The Population Reference Bureau used methods similar to those the CDC employed, and in its own study concluded that 507,000 women are at risk and affected in the United States. The numbers are calculated based on the number of women coming from countries with high prevalence rates of female genital mutilation, or daughters with parents from those countries. In fact, says Mark Mather of the Population Reference Bureau, compared to the 1997 estimate, which included people with ancestry from an affected country, the latest figure is more conservative because it is limited to the first and second generation.

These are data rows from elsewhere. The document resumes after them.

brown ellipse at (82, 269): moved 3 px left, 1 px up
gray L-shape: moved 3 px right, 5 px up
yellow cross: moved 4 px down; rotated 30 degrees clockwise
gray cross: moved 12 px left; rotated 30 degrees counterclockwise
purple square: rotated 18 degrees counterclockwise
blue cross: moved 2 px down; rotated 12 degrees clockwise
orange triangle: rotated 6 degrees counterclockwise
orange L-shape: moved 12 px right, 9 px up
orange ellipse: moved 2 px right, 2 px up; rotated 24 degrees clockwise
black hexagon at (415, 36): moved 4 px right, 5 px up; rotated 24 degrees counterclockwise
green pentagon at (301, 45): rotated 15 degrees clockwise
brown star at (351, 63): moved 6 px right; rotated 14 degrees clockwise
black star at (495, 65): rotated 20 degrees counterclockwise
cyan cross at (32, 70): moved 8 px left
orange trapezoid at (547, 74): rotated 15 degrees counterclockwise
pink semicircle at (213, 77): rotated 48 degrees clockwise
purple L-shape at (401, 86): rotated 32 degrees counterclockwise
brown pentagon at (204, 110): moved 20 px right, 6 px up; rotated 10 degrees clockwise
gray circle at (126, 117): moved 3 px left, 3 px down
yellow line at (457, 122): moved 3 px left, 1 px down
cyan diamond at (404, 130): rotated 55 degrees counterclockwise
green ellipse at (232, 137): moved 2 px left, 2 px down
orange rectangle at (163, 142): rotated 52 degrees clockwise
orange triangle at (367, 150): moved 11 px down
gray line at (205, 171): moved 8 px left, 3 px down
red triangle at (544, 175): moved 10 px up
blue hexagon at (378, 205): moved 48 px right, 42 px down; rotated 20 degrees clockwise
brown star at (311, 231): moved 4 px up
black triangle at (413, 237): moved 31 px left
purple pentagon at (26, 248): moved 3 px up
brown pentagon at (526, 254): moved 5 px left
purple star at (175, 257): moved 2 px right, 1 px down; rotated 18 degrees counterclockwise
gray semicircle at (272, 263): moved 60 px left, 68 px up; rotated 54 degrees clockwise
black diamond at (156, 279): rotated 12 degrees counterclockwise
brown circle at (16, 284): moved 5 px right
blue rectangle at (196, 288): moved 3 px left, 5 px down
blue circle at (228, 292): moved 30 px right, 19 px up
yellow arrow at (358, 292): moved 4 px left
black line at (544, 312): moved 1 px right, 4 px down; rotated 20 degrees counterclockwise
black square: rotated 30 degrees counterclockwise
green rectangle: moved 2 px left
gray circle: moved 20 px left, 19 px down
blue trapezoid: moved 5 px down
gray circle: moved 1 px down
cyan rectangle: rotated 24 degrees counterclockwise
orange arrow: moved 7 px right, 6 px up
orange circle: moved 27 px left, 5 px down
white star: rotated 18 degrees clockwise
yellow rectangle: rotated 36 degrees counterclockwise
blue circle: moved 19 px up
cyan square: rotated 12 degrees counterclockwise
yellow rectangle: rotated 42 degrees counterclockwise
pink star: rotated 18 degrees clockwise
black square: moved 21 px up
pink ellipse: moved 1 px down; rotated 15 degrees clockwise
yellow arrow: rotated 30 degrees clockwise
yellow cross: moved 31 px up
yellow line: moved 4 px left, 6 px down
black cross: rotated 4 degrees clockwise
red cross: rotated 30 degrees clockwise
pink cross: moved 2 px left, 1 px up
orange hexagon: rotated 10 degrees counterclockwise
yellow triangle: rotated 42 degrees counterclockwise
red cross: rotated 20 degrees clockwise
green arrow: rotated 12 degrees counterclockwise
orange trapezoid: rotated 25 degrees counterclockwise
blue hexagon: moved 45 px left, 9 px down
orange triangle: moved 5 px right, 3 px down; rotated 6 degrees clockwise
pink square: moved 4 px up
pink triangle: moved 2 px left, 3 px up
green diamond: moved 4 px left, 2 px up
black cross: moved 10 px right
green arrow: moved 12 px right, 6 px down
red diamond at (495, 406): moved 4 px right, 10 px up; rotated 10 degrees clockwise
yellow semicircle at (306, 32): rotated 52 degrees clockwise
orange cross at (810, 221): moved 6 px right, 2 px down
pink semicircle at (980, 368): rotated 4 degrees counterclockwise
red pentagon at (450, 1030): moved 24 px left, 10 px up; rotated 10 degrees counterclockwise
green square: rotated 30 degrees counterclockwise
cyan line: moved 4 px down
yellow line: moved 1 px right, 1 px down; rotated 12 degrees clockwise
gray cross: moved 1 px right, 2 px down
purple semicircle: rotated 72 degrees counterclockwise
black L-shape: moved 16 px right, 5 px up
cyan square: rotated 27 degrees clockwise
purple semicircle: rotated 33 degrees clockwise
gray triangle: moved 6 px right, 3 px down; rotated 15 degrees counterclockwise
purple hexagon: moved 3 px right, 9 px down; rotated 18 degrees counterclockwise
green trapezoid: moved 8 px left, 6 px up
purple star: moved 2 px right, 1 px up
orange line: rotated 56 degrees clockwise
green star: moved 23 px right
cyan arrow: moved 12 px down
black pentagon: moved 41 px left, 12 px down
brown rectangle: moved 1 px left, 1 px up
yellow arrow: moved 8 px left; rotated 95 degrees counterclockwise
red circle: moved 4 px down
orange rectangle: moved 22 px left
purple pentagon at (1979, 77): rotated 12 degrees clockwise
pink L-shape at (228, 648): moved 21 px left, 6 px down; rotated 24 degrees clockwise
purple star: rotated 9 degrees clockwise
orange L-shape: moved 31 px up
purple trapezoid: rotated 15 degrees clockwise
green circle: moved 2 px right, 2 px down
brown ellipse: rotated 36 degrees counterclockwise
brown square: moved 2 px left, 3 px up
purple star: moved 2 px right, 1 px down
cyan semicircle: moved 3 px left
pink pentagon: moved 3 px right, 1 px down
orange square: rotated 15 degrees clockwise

Yet the women who come to the United States aren’t necessarily representative of other countries’ population as a whole, and when it comes to a precise count of how many women have actually undergone the procedure, that’s much harder to calculate. The practice isn’t uniform within a country–it can vary by region, religion and wealth, for example, a level of nuance that is difficult to extrapolate when it comes to the U.S. population. In Benin, 72 percent of Peulh girls have undergone the procedure, while it is not practiced among the Adja and Fon ethnicities. In Gambia, 82 percent of girls and women who have been cut think the practice should continue, compared to only 5 percent of those who have not been cut. Low-income Liberian women are twice as likely to have been cut as wealthy ones.
Brendan Wynne of Equality Now, which has been lobbying for years to address female genital mutilation in England and the United States, says that it’s a mistake to assume that just because immigrants to the United States may be more affluent and educated, that means they are less likely to have been cut. “There’s no real connection in that sense, he says. “The last places for FGM to exist will be in the Western world. Diaspora communities tend to hold onto it.”
So how can the United States get more precise numbers? The United Kingdom–where some 137,000 women are said to be affected–offers one model. There, health professionals in the national health care system must make note in a patient’s health care record if she has been cut. The Department of Health also collects data every month from acute trusts, which manage hospitals, on how many patients have undergone the procedure.